À cette occasion, l’État congolais a réitéré sa position de ne rien apporter, déclarant qu’il n’avait pas budgétisé une telle dépense et ne disposait d’aucune ligne de financement quant à ce. Face à cette situation, l’actionnaire majoritaire privé a, une fois de plus, assumé seul l’effort financier demandé par PHC. L’État congolais, actionnaire défaillant, a informé la société de son incapacité à mobiliser les fonds attendus et de sa décision de se désengager volontairement, au risque d’être exclu de manière forcée en application des dispositions du droit OHADA.
Selon la direction générale de PHC SA, prétendre qu’il y a eu bradage ou vente d’actions de l’État congolais, jamais libérées, relève de la contre-vérité du fait que, ni les 85 millions USD initiaux, ni les 20 millions supplémentaires n’ont jamais été libérés.
Conséquences néfastes de cette campagne de déstabilisation
Pour la direction générale de PHC, cette campagne d’intoxication et de déstabilisation menée par des tireurs des ficelles, est susceptible, non seulement de nuire à l’amélioration du climat des affaires promue par le président de la République et le gouvernement, mais aussi de compromettre la paix sociale qui prévaut depuis plusieurs décennies entre l’entreprise, ses travailleurs et les communautés rurales qui bénéficient des retombées économiques et sociales de ses investissements.
Non sans raison, la société PHC, fait savoir sa direction générale, paie annuellement des impôts et taxes évaluées en termes des millions USD. Elle emploie plus de 11 mille salariés sous contrat direct, dont plus de 90% vivent dans les zones rurales des provinces de la Mongala, de la Tshopo et de l’Equateur. A ces bénéficiaires directs, il faut ajouter les sous-traitants.

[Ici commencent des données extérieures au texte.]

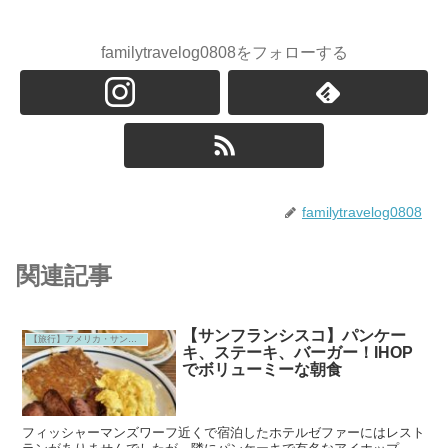
familytravelog0808をフォローする
familytravelog0808
関連記事
【サンフランシスコ】パンケー
【旅行】アメリカ・サンフランシスコ
キ、ステーキ、バーガー！IHOP
でボリューミーな朝食
フィッシャーマンズワーフ近くで宿泊したホテルゼファーにはレスト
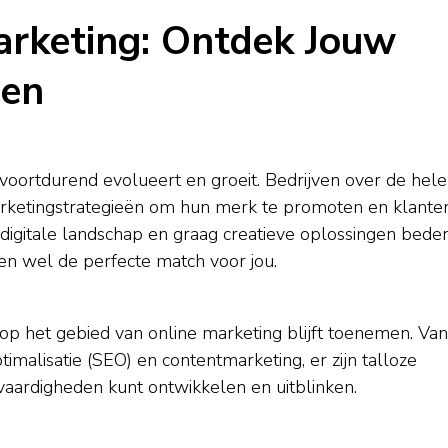
arketing: Ontdek Jouw
den
 voortdurend evolueert en groeit. Bedrijven over de hele
arketingstrategieën om hun merk te promoten en klante
 digitale landschap en graag creatieve oplossingen beden
ien wel de perfecte match voor jou.
op het gebied van online marketing blijft toenemen. Van
alisatie (SEO) en contentmarketing, er zijn talloze
e vaardigheden kunt ontwikkelen en uitblinken.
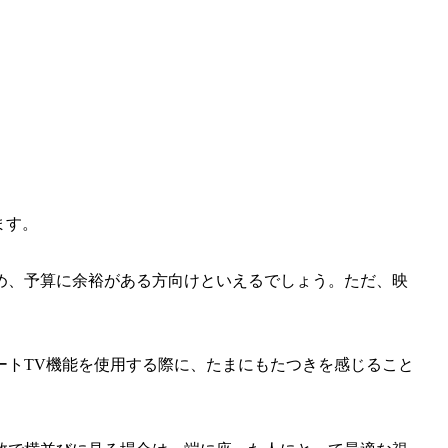
ます。
め、予算に余裕がある方向けといえるでしょう。ただ、映
。
ートTV機能を使用する際に、たまにもたつきを感じること
。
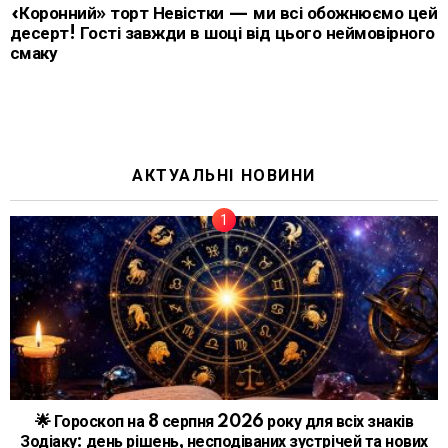
«Коронний» торт Невістки — ми всі обожнюємо цей
десерт! Гості завжди в шоці від цього неймовірного
смаку
АКТУАЛЬНІ НОВИНИ
🌟 Гороскоп на 8 серпня 2026 року для всіх знаків
Зодіаку: день рішень, несподіваних зустрічей та нових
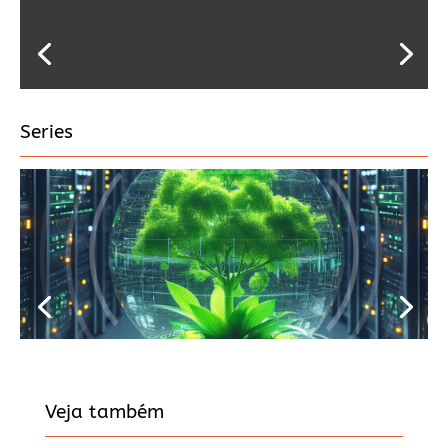
Series
Veja também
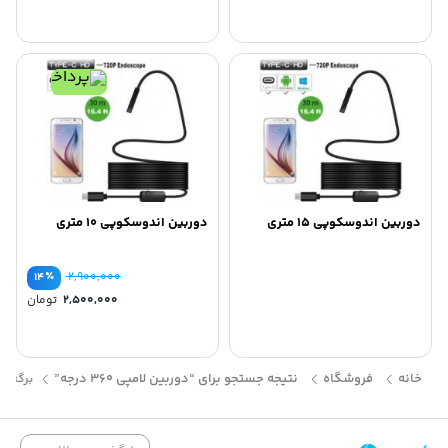
فعلی
بود.
است.
دوربین اندوسکوپی 15 متری
دوربین اندوسکوپی 10 متری
٪
۲,۹۰۰,۰۰۰
۱۴
قیم
۲,۵۰۰,۰۰۰
تومان
اصلی
قیم
فعلی
بود.
است.
خانه
فروشگاه
نتیجه جستجو برای “دوربین لامپی 360 درجه”
برگه 3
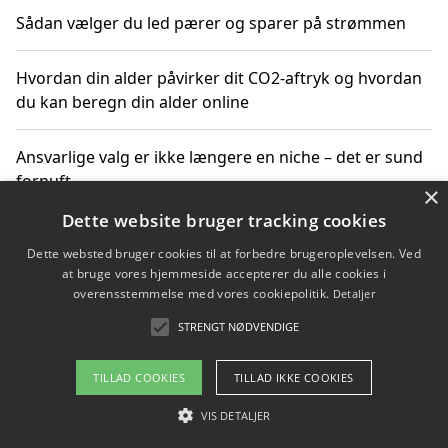
Sådan vælger du led pærer og sparer på strømmen
Hvordan din alder påvirker dit CO2-aftryk og hvordan
du kan beregn din alder online
Ansvarlige valg er ikke længere en niche – det er sund
fornuft
×
Dette website bruger tracking cookies
Sådan kan du handle bæredygtigt og bestil med
Dette websted bruger cookies til at forbedre brugeroplevelsen. Ved
faktura
at bruge vores hjemmeside accepterer du alle cookies i
overensstemmelse med vores cookiepolitik.
Detaljer
STRENGT NØDVENDIGE
Copyright 2026 - Pilanto Aps
TILLAD COOKIES
TILLAD IKKE COOKIES
Om / kontakt
Blog
Betingelser
VIS DETALJER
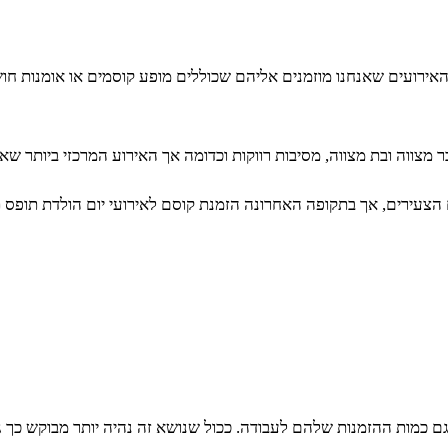
רועים שאנחנו מוזמנים אליהם שכוללים מופע קוסמים או אומנות חושים 
ר מצווה ובת מצווה, מסיבות רווקות וכדומה אך האירוע המרכזי ביותר שאל
ים הצעירים, אך בתקופה האחרונה הזמנת קוסם לאירועי יום הולדת תופ
 גם כמות ההזמנות שלהם לעבודה. ככול שנושא זה נהיה יותר מבוקש כך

Au jour d’aujourd’hui, PHC dispose de 4 hôpitaux de référence, de 4 centres de santé et de 18 dispensaires gérés par les équipes médicales de la société. Elle a fait construire plus de 70 forages à l’intérieur comme à l’extérieur de ses sites en vue de pourvoir au besoin en eau potable des communautés locales. Soucieuse de l’investissement dans le capital humain, PHC a fait construire 17 écoles modernes de six classes incluant bancs et toilettes. En outre, PHC exécute un programme de développement communautaire durable à travers la création des projets au sein des communautés locales, et ambitionne de devenir un véritable incubateur de l’Agro-industrie au sein des zones de son influence en vue de participer à leur développement. Enfin, la société s’est engagée dans les objectifs environnementaux en ce qui concerne la protection des forêts et des zones à haute conservation. Ainsi, sur plus de 100 mille hectares que constituent ses concessions, 25% seulement sont exploités ; 75% restants sont constitués de forêts libres dont la société a le devoir de protéger, participant ainsi à la lutte contre le changement climatique.